### [What the task asks]
Reproduce verbatim the text of each of the records below, leaving out the pictures.

### [Data extract]
--- START ---

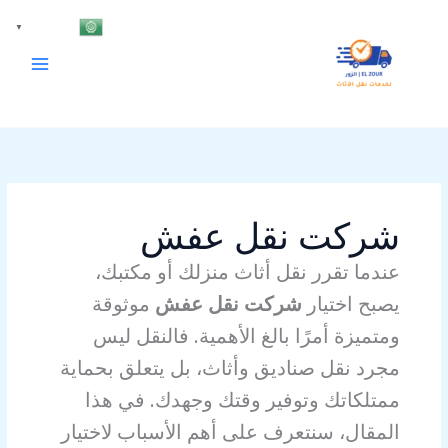
خطي
Arabic
▼
لى
لمحتوى
شركت نقل عفش
عندما تقرر نقل أثاث منزلك أو مكتبك،
يصبح اختيار
شركت نقل عفش
موثوقة
ومتميزة أمرًا بالغ الأهمية. فالنقل ليس
مجرد نقل صناديق وأثاث، بل يتعلق بحماية
ممتلكاتك وتوفير وقتك وجهدك. في هذا
المقال، سنتعرف على أهم الأسباب لاختيار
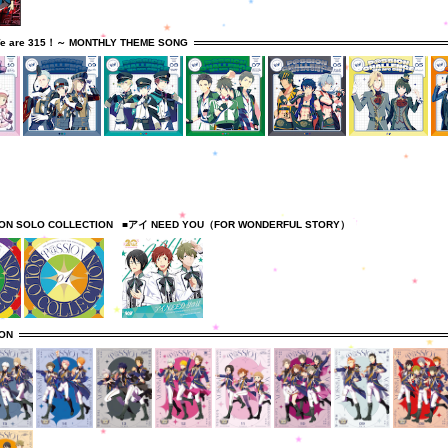
e are 315！～ MONTHLY THEME SONG
ION SOLO COLLECTION
■アイ NEED YOU（FOR WONDERFUL STORY）
ION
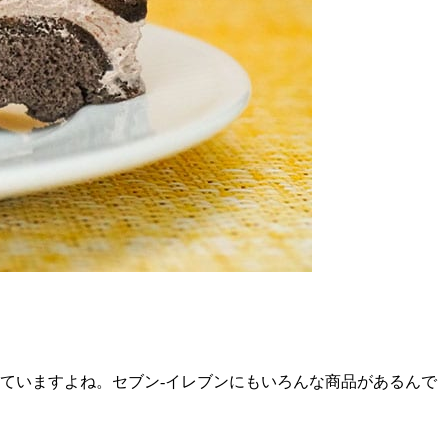
れていますよね。セブン-イレブンにもいろんな商品があるんで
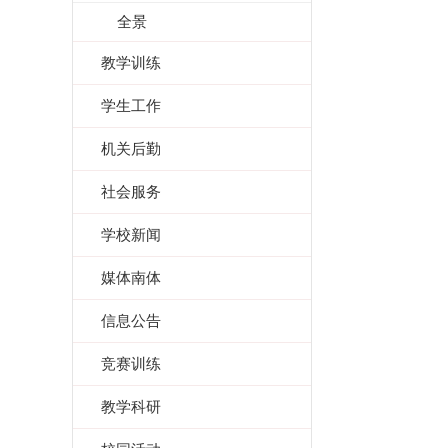
全景
教学训练
学生工作
机关后勤
社会服务
学校新闻
媒体南体
信息公告
竞赛训练
教学科研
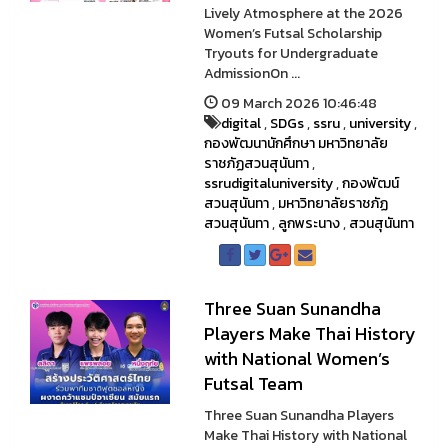
Lively Atmosphere at the 2026
Women’s Futsal Scholarship
Tryouts for Undergraduate
AdmissionOn ...
09 March 2026 10:46:48
digital
,
SDGs
,
ssru
,
university
,
กองพัฒนานักศึกษา มหาวิทยาลัย
ราชภัฏสวนสุนันทา
,
ssrudigitaluniversity
,
กองพัฒน์
สวนสุนันทา
,
มหาวิทยาลัยราชภัฏ
สวนสุนันทา
,
ลูกพระนาง
,
สวนสุนันทา
Three Suan Sunandha
Players Make Thai History
with National Women’s
Futsal Team
Three Suan Sunandha Players
Make Thai History with National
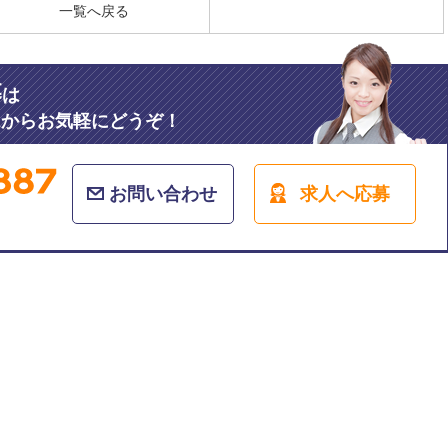
一覧へ戻る
募
は
ムからお気軽にどうぞ！
お問い合わせ
求人へ応募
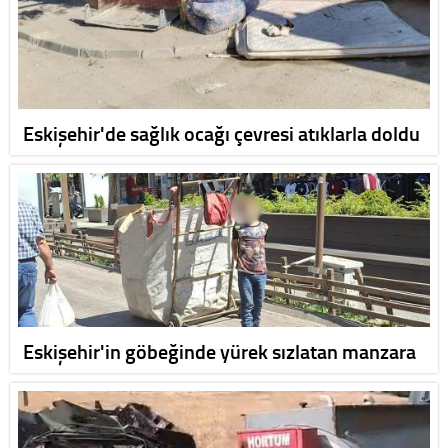
Eskişehir'de sağlık ocağı çevresi atıklarla doldu
Eskişehir'in göbeğinde yürek sızlatan manzara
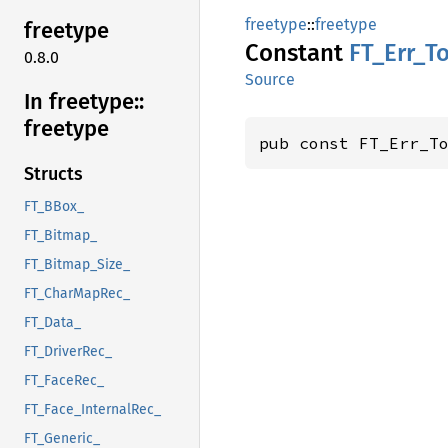
freetype
::
freetype
freetype
Constant
FT_
Err_
T
0.8.0
Source
In freetype::
freetype
pub const FT_Err_T
Structs
FT_BBox_
FT_Bitmap_
FT_Bitmap_Size_
FT_CharMapRec_
FT_Data_
FT_DriverRec_
FT_FaceRec_
FT_Face_InternalRec_
FT_Generic_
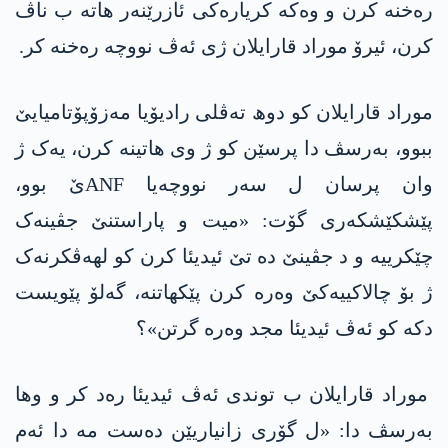
رەخنە کرن و وەکە کریارەکی ئازرێنه‌ر ھاتە ب ناڤ
کرن، ئیرۆ موراد قارایلان ژی ئەڤ نووچە رەخنە کر.
موراد قارایلان کو دوھ تەڤلی رادیۆیا مەزۆپۆتامیایێ
ببوو، بەرسڤ دا پرسێن کو ژ وی ھاتینە کرن، یەک ژ
وان پرسان ل سەر نووچەیا ANFێ بوو،
پێشکێشکەری گۆت: «میت و پاراستنێ جڤینەک
چێکرییە و د جڤینێ دە تێ ئیدیئا کرن کو لھەڤکرنەک
ژ بۆ چالاکییەکێ وەرە کرن پێکھاتنە، گەلۆ پێویست
دکە کو ئەڤ ئیدیئا مجد وەرە گرتن»؟
موراد قارایلان ب توندی ئەڤ ئیدیئا رەد کر و وھا
بەرسڤ دا: «ل گۆری زانیاریێن دەست مە دا ئەم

--- END ---

### [Your solution]
خطي
Arabic
▼
لى
لمحتوى
شركت نقل عفش
عندما تقرر نقل أثاث منزلك أو مكتبك،
يصبح اختيار
شركت نقل عفش
موثوقة
ومتميزة أمرًا بالغ الأهمية. فالنقل ليس
مجرد نقل صناديق وأثاث، بل يتعلق بحماية
ممتلكاتك وتوفير وقتك وجهدك. في هذا
المقال، سنتعرف على أهم الأسباب لاختيار
e are 315！～ MONTHLY THEME SONG
ION SOLO COLLECTION
■アイ NEED YOU（FOR WONDERFUL STORY）
ION
れていますよね。セブン-イレブンにもいろんな商品があるんで
全景
教学训练
学生工作
机关后勤
社会服务
学校新闻
媒体南体
信息公告
竞赛训练
教学科研
Lively Atmosphere at the 2026
Women’s Futsal Scholarship
Tryouts for Undergraduate
AdmissionOn ...
09 March 2026 10:46:48
digital
,
SDGs
,
ssru
,
university
,
กองพัฒนานักศึกษา มหาวิทยาลัย
ราชภัฏสวนสุนันทา
,
ssrudigitaluniversity
,
กองพัฒน์
สวนสุนันทา
,
มหาวิทยาลัยราชภัฏ
สวนสุนันทา
,
ลูกพระนาง
,
สวนสุนันทา
Three Suan Sunandha
Players Make Thai History
with National Women’s
Futsal Team
Three Suan Sunandha Players
Make Thai History with National
一覧へ戻る
募
は
ムからお気軽にどうぞ！
お問い合わせ
求人へ応募
Eskişehir'de sağlık ocağı çevresi atıklarla doldu
Eskişehir'in göbeğinde yürek sızlatan manzara
freetype
::
freetype
freetype
Constant
FT_
Err_
T
0.8.0
Source
In freetype::
freetype
pub const FT_Err_T
Structs
FT_BBox_
FT_Bitmap_
FT_Bitmap_Size_
FT_CharMapRec_
FT_Data_
FT_DriverRec_
FT_FaceRec_
FT_Face_InternalRec_
FT_Generic_
رەخنە کرن و وەکە کریارەکی ئازرێنه‌ر ھاتە ب ناڤ
کرن، ئیرۆ موراد قارایلان ژی ئەڤ نووچە رەخنە کر.
موراد قارایلان کو دوھ تەڤلی رادیۆیا مەزۆپۆتامیایێ
ببوو، بەرسڤ دا پرسێن کو ژ وی ھاتینە کرن، یەک ژ
وان پرسان ل سەر نووچەیا ANFێ بوو،
پێشکێشکەری گۆت: «میت و پاراستنێ جڤینەک
چێکرییە و د جڤینێ دە تێ ئیدیئا کرن کو لھەڤکرنەک
ژ بۆ چالاکییەکێ وەرە کرن پێکھاتنە، گەلۆ پێویست
دکە کو ئەڤ ئیدیئا مجد وەرە گرتن»؟
موراد قارایلان ب توندی ئەڤ ئیدیئا رەد کر و وھا
بەرسڤ دا: «ل گۆری زانیاریێن دەست مە دا ئەم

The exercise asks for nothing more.